■ Your task ■
Write the entries again exactly, with no line missing.

(Saved data entries)
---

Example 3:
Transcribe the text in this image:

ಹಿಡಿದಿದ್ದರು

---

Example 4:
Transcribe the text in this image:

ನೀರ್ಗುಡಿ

■ Your solution ■
---

Example 3:
Transcribe the text in this image:

ಹಿಡಿದಿದ್ದರು

---

Example 4:
Transcribe the text in this image:

ನೀರ್ಗುಡಿ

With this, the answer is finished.